- _Task goal_
Change "candidate" to "examinee" in the part of the material below that opens with the line containing "specimen response: 1.16" and closes with the line containing "That is 11.44", leaving all other wording as it is. Reproduce only that part, and leave the pictures out.

- _Data provided_
|---|

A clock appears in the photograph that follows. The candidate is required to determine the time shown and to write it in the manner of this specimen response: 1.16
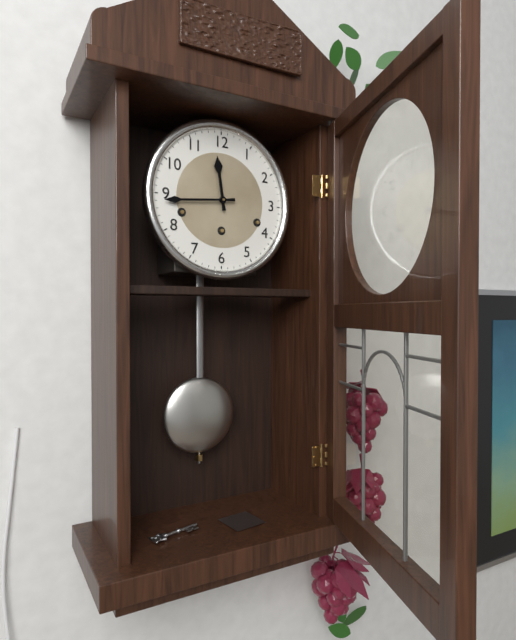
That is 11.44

|---|

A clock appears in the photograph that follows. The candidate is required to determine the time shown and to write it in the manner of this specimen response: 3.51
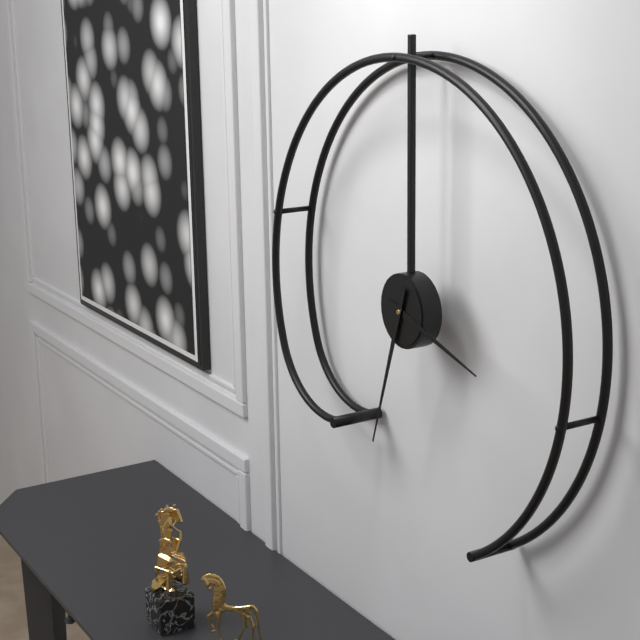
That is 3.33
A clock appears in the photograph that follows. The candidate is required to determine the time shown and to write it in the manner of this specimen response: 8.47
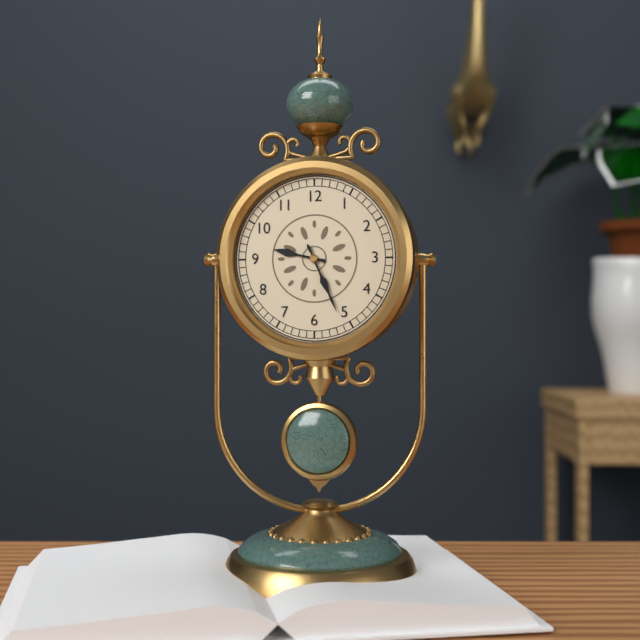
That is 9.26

|---|

- _Written reply_
A clock appears in the photograph that follows. The examinee is required to determine the time shown and to write it in the manner of this specimen response: 1.16
That is 11.44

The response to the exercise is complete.